As we embark on this exciting journey, we extend our heartfelt gratitude to Columbia University for their belief in our vision. 

In conclusion, the receipt of the Community-Driven Co-Production of Climate Knowledge Small Grant marks a significant milestone for Cabarete Sostenible and our partners. Through collaboration and shared commitment, we are poised to create a beacon of resilience in Monumento Natural Lagunas Cabarete y Goleta. Together, we can harness the power of ancestral wisdom to confront the challenges of climate change and build a more sustainable world for generations to come.

About the team:

Elizabeth Milagros Alvarez, doctoral student at Columbia University Graduate School of Architecture, Planning and Preservation:

Elizabeth is a Caribbeanist urbanist researcher, whose interests are grounded in her experience as a Black immigrant and city dweller in Santo Domingo and the Bronx. She is interested in how the home acts as a locus of mediation for large-scale transformations, particularly that of globalized capital and its spatialized local contexts. Her research focuses on how the coloniality of tourism sites complicates the concept of housing, transforming it into a hub for assetization and transnational activities. This political economic construction of the home aims to challenge the relationship between the housing, residents, the market and the state, in tourism-developed economies where planning contexts are undergirded by both processes of dispossession as well as the framework of popular rentier capitalism. Elizabeth’s work has also examined the emergence of Caribbean tourism as a development policy in the historical context of U.S. imperialism. She holds a master’s degree in public and urban policy from The New School. Prior to doctoral research, Elizabeth’s career spanned the fields of  journalism, public relations and market research, most recently managing a $2M portfolio for Brandwatch. 

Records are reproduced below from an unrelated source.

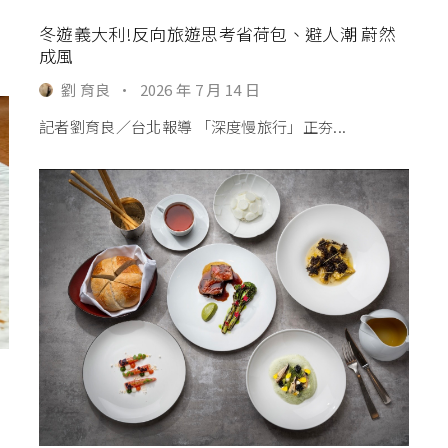
冬遊義大利!反向旅遊思考省荷包、避人潮 蔚然
成風
劉 育良
·
2026 年 7 月 14 日
記者劉育良∕台北報導 「深度慢旅行」正夯...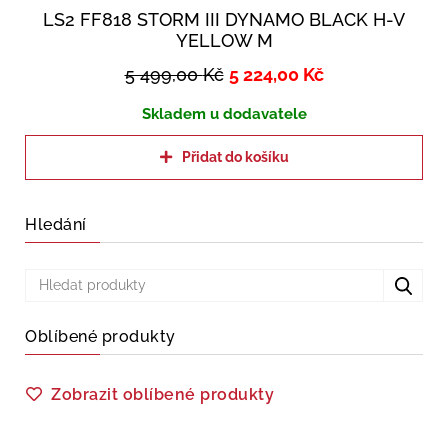
LS2 FF818 STORM III DYNAMO BLACK H-V
YELLOW M
5 499,00
Kč
5 224,00
Kč
Skladem u dodavatele
Přidat do košíku
Hledání
Oblíbené produkty
Zobrazit oblíbené produkty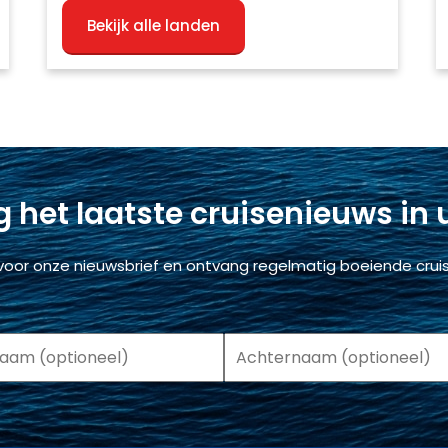
Bekijk alle landen
 het laatste cruisenieuws in
voor onze nieuwsbrief en ontvang regelmatig boeiende cruis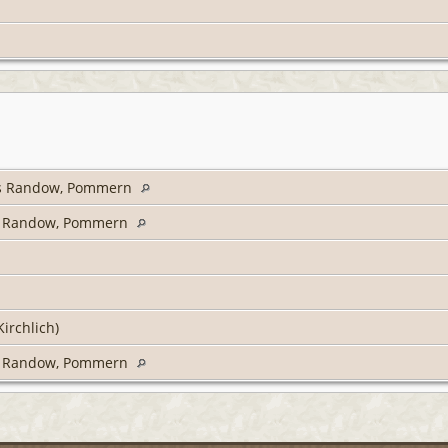
eis Randow, Pommern
s Randow, Pommern
Kirchlich)
s Randow, Pommern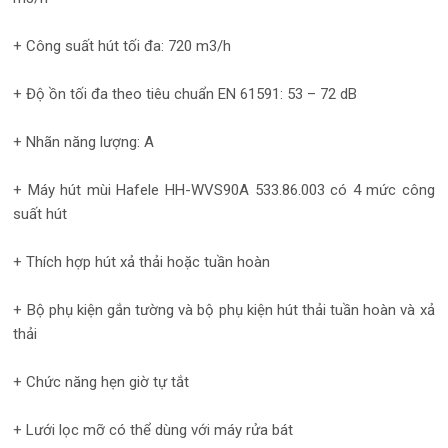
+ Công suất hút tối đa: 720 m3/h
+ Độ ồn tối đa theo tiêu chuẩn EN 61591: 53 – 72 dB
+ Nhãn năng lượng: A
+ Máy hút mùi Hafele HH-WVS90A 533.86.003 có 4 mức công
suất hút
+ Thích hợp hút xả thải hoặc tuần hoàn
+ Bộ phụ kiện gắn tường và bộ phụ kiện hút thải tuần hoàn và xả
thải
+ Chức năng hẹn giờ tự tắt
+ Lưới lọc mỡ có thể dùng với máy rửa bát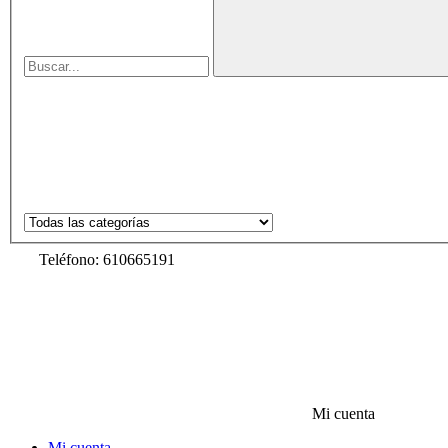
Teléfono: 610665191
Mi cuenta
Mi cuenta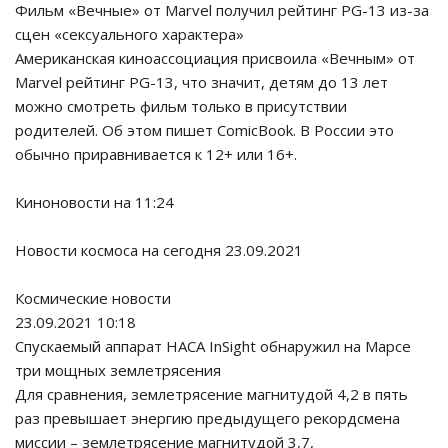
Фильм «Вечные» от Marvel получил рейтинг PG-13 из-за
сцен «сексуального характера»
Американская киноассоциация присвоила «Вечным» от
Marvel рейтинг PG-13, что значит, детям до 13 лет
можно смотреть фильм только в присутствии
родителей. Об этом пишет ComicBook. В России это
обычно приравнивается к 12+ или 16+.
Киноновости на 11:24
Новости космоса на сегодня 23.09.2021
Космические новости
23.09.2021 10:18
Спускаемый аппарат НАСА InSight обнаружил на Марсе
три мощных землетрясения
Для сравнения, землетрясение магнитудой 4,2 в пять
раз превышает энергию предыдущего рекордсмена
миссии – землетрясение магнитудой 3,7,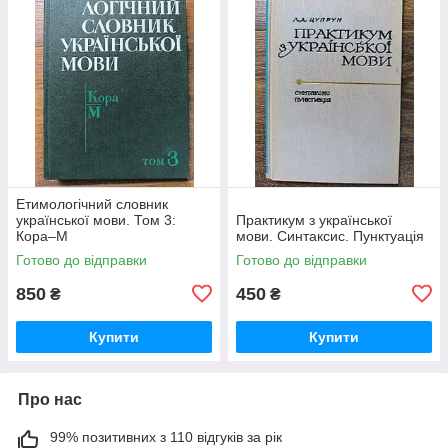
Етимологічний словник
української мови. Том 3:
Практикум з української
Кора–М
мови. Синтаксис. Пунктуація
Готово до відправки
Готово до відправки
850
450
₴
₴
Купити
Купити
Про нас
99% позитивних з 110 відгуків за рік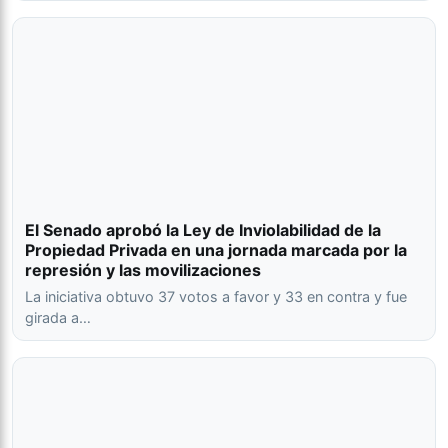
El Senado aprobó la Ley de Inviolabilidad de la
Propiedad Privada en una jornada marcada por la
represión y las movilizaciones
La iniciativa obtuvo 37 votos a favor y 33 en contra y fue
girada a…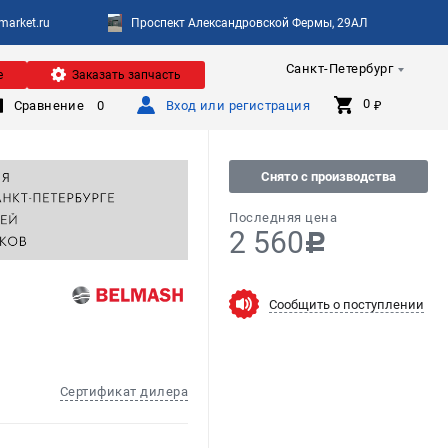
arket.ru
Проспект Александровской Фермы, 29АЛ
Санкт-Петербург
е
Заказать запчасть
0 
Сравнение
0
Вход или регистрация
₽
Снято с производства
Последняя цена
2 560
c
Сообщить о поступлении
Сертификат дилера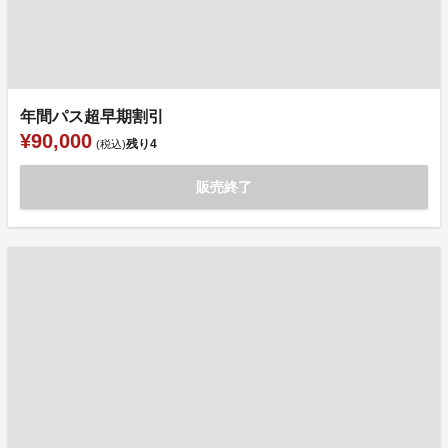
年間パス超早期割引
¥90,000
残り
4
(税込)
販売終了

Moraima Capellán Pichardo, co-founder and executive director of Cabarete Sostenible:

Moraima Capellán Pichardo is a Dominican-born, Brooklyn-raised, professional writer, visual creator, organizer, and yoga teacher. After completing her undergraduate degree in Journalism and Cinema and Screen Studies from the State University of New York at Oswego, Moraima worked in marketing and web management with communications companies such as the Bushwick Film Festival and American Telecommunications Inc.  She has written for Oprah Daily, The Huffington Post, La Galeria Magazine, and Healthista, among others. Her published work often focuses on the cultural analysis of the immigrant experience and social justice on and off screen. After living in New York, Moraima returned home and is based in Cabarete, Dominican Republic.

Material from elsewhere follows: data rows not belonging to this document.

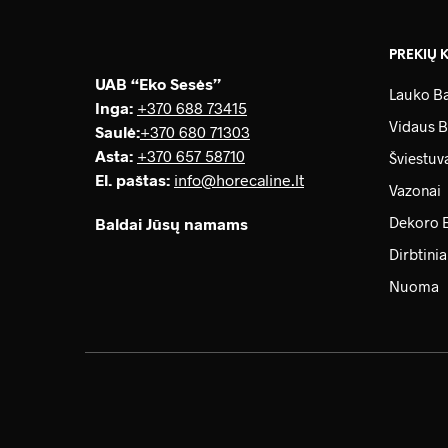
PREKIŲ 
UAB “Eko Sesės”
Lauko Ba
Inga:
+370 688 73415
Vidaus B
Saulė
:
+370 680 71303
Asta:
+370 657 58710
Šviestuv
El. paštas:
info@horecaline.lt
Vazonai
Dekoro 
Baldai Jūsų namams
Dirbtinia
Nuoma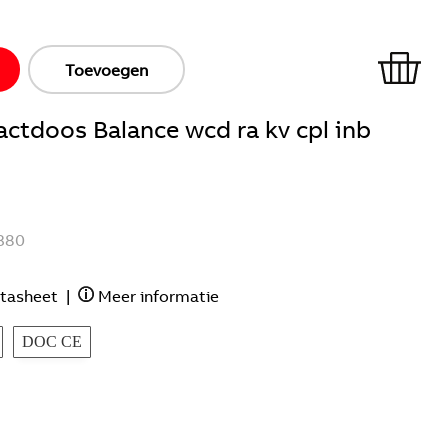
Toevoegen
ctdoos Balance wcd ra kv cpl inb
380
tasheet
|
Meer informatie
DOC CE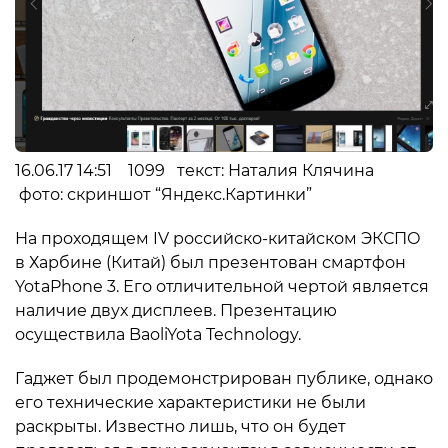
16.06.17 14:51 1099 текст: Наталия Клячина
фото: скриншот “Яндекс.Картинки”
На проходящем IV российско-китайском ЭКСПО
в Харбине (Китай) был презентован смартфон
YotaPhone 3. Его отличительной чертой является
наличие двух дисплеев. Презентацию
осуществила BaoliYota Technology.
Гаджет был продемонстрирован публике, однако
его технические характеристики не были
раскрыты. Известно лишь, что он будет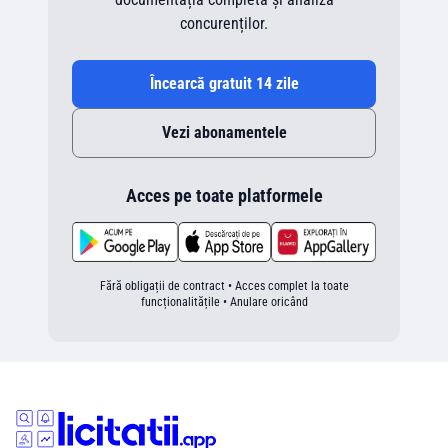
concurenților.
Încearcă gratuit 14 zile
Vezi abonamentele
Acces pe toate platformele
Fără obligații de contract • Acces complet la toate
funcționalitățile • Anulare oricând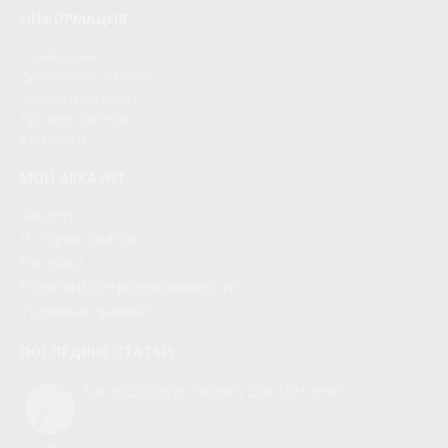
ИНФОРМАЦИЯ
О магазине
Доставка и оплата
Обмен и возврат
Производители
Контакты
МОЙ АККАУНТ
Аккаунт
История заказов
Рассылка
Политики конфиденциальности
Условия и правила
ПОСЛЕДНИЕ СТАТЬИ
Как подобрать тарелку для СВЧ-печи
0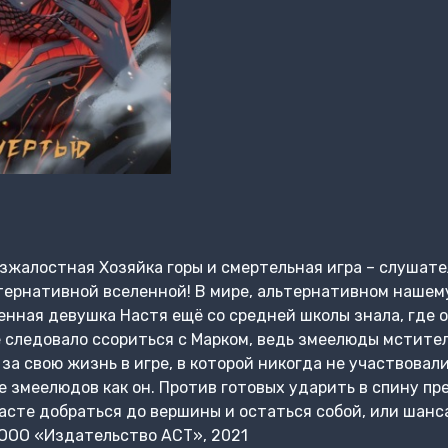
зжалостная Хозяйка горы и смертельная игра – слушат
тернативной вселенной! В мире, альтернативном нашем
нная девушка Настя ещё со средней школы знала, где о
не следовало ссориться с Марком, ведь змеелюды мстите
за свою жизнь в игре, в которой никогда не участвовали
же змеелюдов как он. Против готовых ударить в спину п
асте добраться до вершины и остаться собой, или шанса
ООО «Издательство АСТ», 2021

Prof. Alfonso Peralta, founder of Centro de Saberes Ancestrales del Caribe also known as Taino Studies:

Alfonso Peralta is an indigenous leader, professor and writer of the Arawak Karibe Nation. He founded the Centro de Saberes Ancestrales del Caribe in 2019, a center dedicated to the education, wisdom teachings and indigenous Caribbean languages, sharing offerings in Haiti, Dominican Republic, Borikén (Puerto Rico), Trinidad and Tobago, USA, Peru, Brasil, and Colombia. He has written two books on Caribbean ancestral culture and recorded Arawak medicine music. Beyond his degrees in Interdisciplinary Studies in Social Sciences and Political Science with a master's degree in Science, Technology and Public Policy, he has received native educational training in the mountains and campos with Abuelas and Taitas of the Arawak (Taino), Lakota, Cree, Yepá Mahsã (Tukano), Quechua, Ewe, Yoruba and Potiguará nations. He taught at Pontificia Universidad Católica Madre y Maestra (PUCMM) in Santo Domingo and Michigan State University in East Lansing, covering social sciences, didactics, geography, and history of Afro-Caribbean culture.

Alfonso dedicates his life to preserving nature, life and indigenous wisdom,  sharing the education, language and cosmovision of the native peoples of the Caribbean, committed to sharing the ancestral knowledge of Abuelas and Taitas for the benefit of all beings and the Earth.